Per la campagna Andare Lontano quali iniziative avete messo in campo?
Io conto molto sull’effetto amplificatore della Rete. Quindi la prima azione in programma è la produzione di un video da diffondere attraverso i canali social, soprattutto Facebook, dove posso contare su un consistente gruppo di circa 2.500 tra amici e sostenitori. E poi ci sono gli eventi in vista della campagna di Natale: sono da poco andato a parlare con il sindaco di Cortina d’Ampezzo, dove ogni anno si organizza la Maratona di Babbo Natale, e siamo d’accordo che avremo uno spazio il 23 dicembre. E poi vorrei puntare sulla collaborazione con una manifestazione, il “Miranese dell’anno”, che ha un buon seguito e che premia personalità locali che si sono distinte nel proprio campo. L’iniziativa si svolgerà a fine ottobre, quindi abbiamo un mese per lavorare sull’organizzazione.
Un’attività che punterà a sensibilizzare i potenziali sostenitori anche sui programmi di sostegno alle famiglie colpite da malattie genetiche rare, come per esempio “Come a casa”…
Certo. Premetto un ragionamento che mi capita spesso di proporre a chi contrappone un atteggiamento di scetticismo di fronte alla mia presentazione di Telethon. A volte è necessario soffermarsi a riflettere sul fatto che anche il concetto di “rarità” si dilata se si pensa al numero di quanti sono i tanti, piccoli e grandi, pazienti affetti da patologie genetiche. E ancora di più la platea si amplia se si calcola l’indotto di sofferenza che ogni paziente, purtroppo, porta con sé. Sono tante le persone che riflettono e rimandano la sofferenza di chi sta male, e anche per queste persone il nostro impegno è fondamentale. Non mi stancherò mai di ripeterlo.
Per finire, cosa rappresenta per te la ricerca scientifica?
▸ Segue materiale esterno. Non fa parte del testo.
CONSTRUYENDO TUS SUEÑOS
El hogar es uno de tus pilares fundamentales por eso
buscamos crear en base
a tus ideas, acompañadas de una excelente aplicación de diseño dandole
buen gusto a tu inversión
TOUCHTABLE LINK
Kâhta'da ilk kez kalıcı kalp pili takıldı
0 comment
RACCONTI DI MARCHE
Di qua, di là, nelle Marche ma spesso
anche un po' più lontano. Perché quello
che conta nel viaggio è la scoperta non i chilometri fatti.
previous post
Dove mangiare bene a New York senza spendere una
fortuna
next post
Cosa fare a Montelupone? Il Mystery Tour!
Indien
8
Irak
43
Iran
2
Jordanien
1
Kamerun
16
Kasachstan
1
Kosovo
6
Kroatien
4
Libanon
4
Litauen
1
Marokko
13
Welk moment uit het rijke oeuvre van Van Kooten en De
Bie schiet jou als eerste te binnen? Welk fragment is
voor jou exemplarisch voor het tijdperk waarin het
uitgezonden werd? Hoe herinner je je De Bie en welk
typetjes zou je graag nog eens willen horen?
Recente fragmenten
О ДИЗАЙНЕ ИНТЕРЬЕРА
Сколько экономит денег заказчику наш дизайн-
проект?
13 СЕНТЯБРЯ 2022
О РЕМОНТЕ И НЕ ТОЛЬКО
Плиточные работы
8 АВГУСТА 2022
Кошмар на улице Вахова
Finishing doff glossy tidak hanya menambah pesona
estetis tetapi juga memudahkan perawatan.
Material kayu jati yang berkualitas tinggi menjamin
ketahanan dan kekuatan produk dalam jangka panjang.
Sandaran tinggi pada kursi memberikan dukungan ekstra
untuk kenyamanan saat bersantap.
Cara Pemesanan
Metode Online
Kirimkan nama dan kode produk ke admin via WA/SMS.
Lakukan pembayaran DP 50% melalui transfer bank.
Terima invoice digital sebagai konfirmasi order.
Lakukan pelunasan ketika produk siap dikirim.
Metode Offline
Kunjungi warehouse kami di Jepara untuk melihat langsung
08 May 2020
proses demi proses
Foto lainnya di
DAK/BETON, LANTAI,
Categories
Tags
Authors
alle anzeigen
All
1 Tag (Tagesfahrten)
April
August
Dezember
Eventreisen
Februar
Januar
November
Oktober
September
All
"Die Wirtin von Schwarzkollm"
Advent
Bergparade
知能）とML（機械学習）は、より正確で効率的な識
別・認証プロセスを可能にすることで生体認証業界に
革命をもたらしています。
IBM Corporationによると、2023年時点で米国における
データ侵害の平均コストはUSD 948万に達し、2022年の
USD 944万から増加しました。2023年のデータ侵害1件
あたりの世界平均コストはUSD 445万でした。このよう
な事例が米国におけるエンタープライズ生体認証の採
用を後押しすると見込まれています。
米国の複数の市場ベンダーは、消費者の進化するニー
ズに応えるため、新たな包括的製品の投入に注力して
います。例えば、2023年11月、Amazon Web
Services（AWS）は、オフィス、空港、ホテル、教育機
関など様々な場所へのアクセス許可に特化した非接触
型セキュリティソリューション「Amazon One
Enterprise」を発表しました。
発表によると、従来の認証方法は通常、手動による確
Ti confesserò una cosa che ho scoperto da poco. Il professor Salviati di Padova mi ha spiegato che gli studi rivolti a identificare una terapia per le malattie genetiche rare servono anche, e a volte in maniera preponderante, a identificare cure per malattie molto più diffuse. Gli effetti della ricerca, quindi, si ripercuotono su ognuno di noi, inesorabilmente. La consapevolezza che la ricerca apre la via per una speranza di benessere diretta verso ognuno di noi, può veramente avere un effetto dirompente e, sicuramente, di grande impatto per Fondazione Telethon.